Open Source Code Yes The code is available at https://github.com/redwang/DTGRM.
Open Datasets Yes The 50Salads (Stein and Mc Kenna 2013) dataset consists of 50 videos..., The GTEA (Fathi, Ren, and Rehg 2011) dataset contains 28 videos..., The Breakfast (Kuehne, Arslan, and Serre 2014) dataset is the largest among the three datasets...
Dataset Splits No The paper describes the datasets used (50Salads, GTEA, Breakfast) and their characteristics, but does not provide explicit training, validation, and test split percentages or sample counts, nor does it refer to specific predefined splits by citation within the context of the experiment setup.

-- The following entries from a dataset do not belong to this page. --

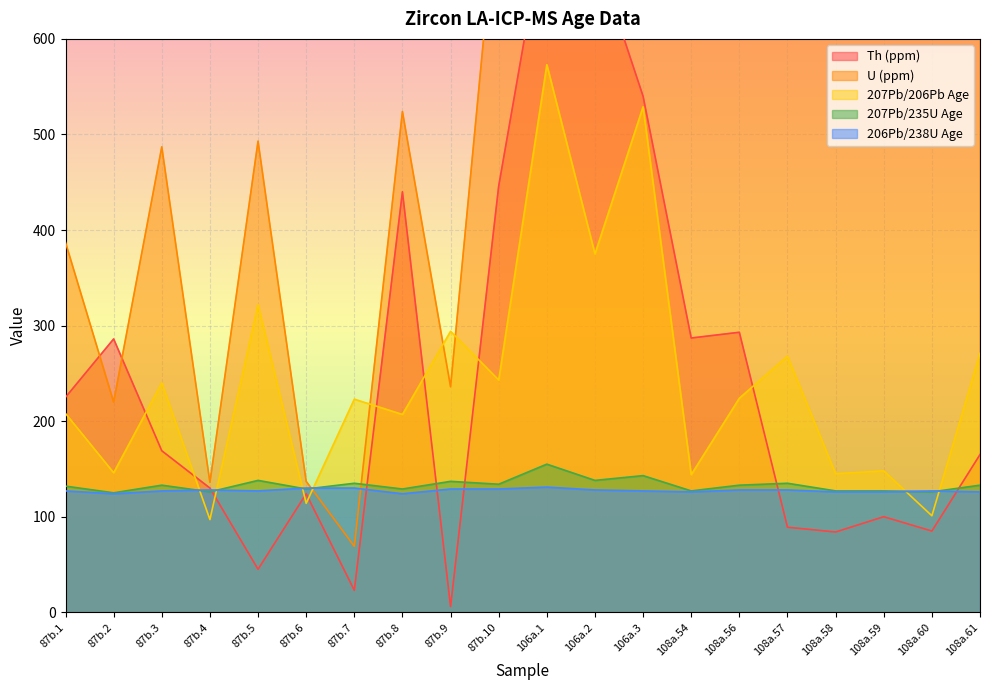

What is the label of the 6th point from the right?

108a.56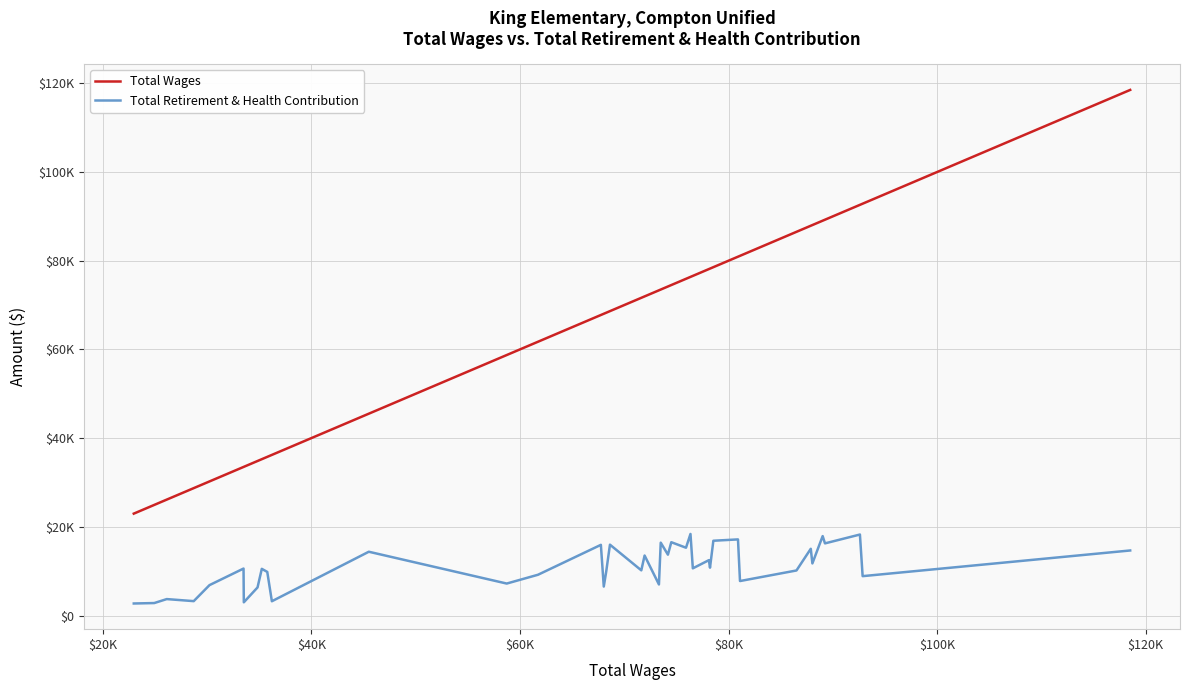

In Total Retirement & Health Contribution, how many points are lower than both neighbors (excluding endpoints)?

15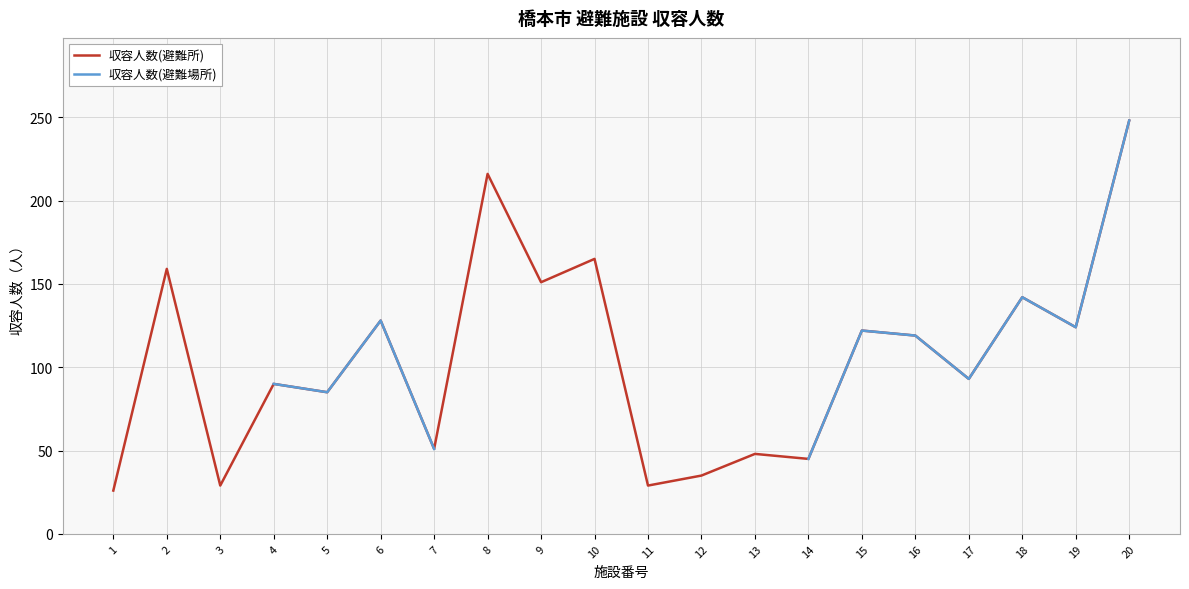

At which category does 収容人数(避難場所) reach its first local peak?

6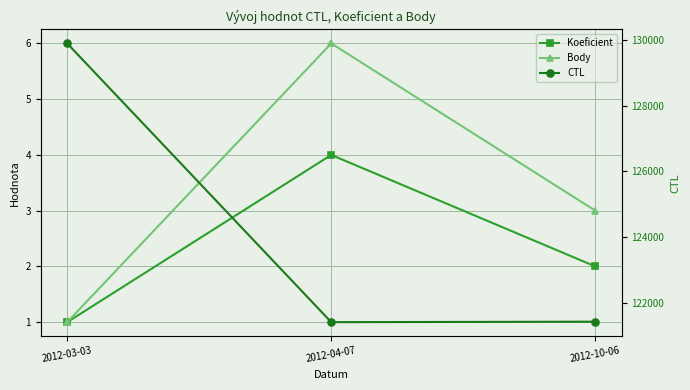

Reading left to right, list all the values displayed in this chart.

Koeficient: 1	4	2
Body: 1	6	3
CTL: 129901	121401	121416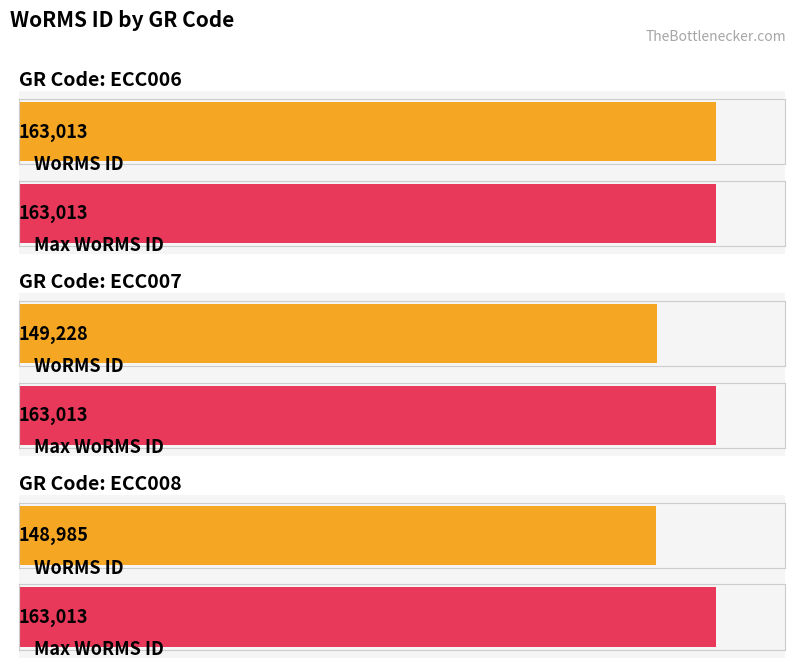

List the labels in order of value, smallest first.

ECC008, ECC007, ECC006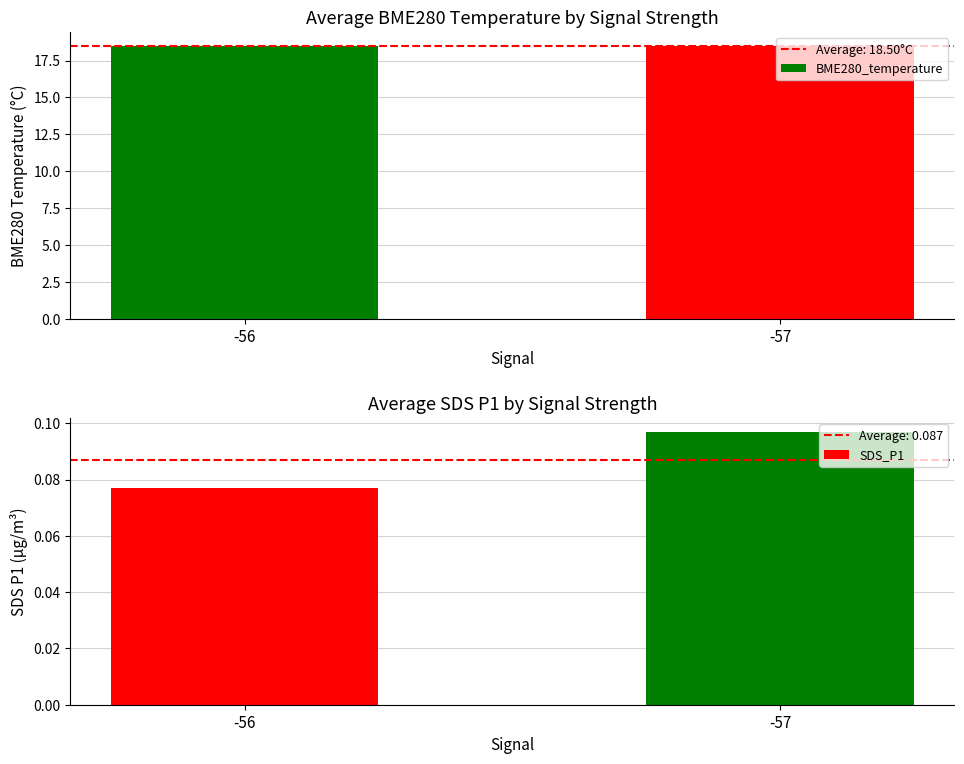

List the series in order of their peak value, lowest first.

SDS_P1, BME280_temperature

Hardware Specification Yes The whole model proposed in this paper consists of one backbone network and three DTGRMs (i.e., S = 3) that are implemented with Pytorch library on Nvidia 2080Ti GPU.
Software Dependencies No The paper states implementation with 'Pytorch library' but does not specify its version number or any other software dependencies with their respective versions.
Experiment Setup Yes We set the dimension of hidden representation d as 64 for backbone network and our DTGRMs. The proposed DTGRM constructs K = 10 dilated temporal graphs and apply DRGC layer on each level, where the dilation factor is doubled at each level. For hyperparameter η in auxiliary self-supervised task, we set it as η = 20. For the loss function, we set ω = 0.15, λe = 2 and λc = 0.5. In all experiments, the network is trained using Adam optimizer with a learning rate of 5e-4.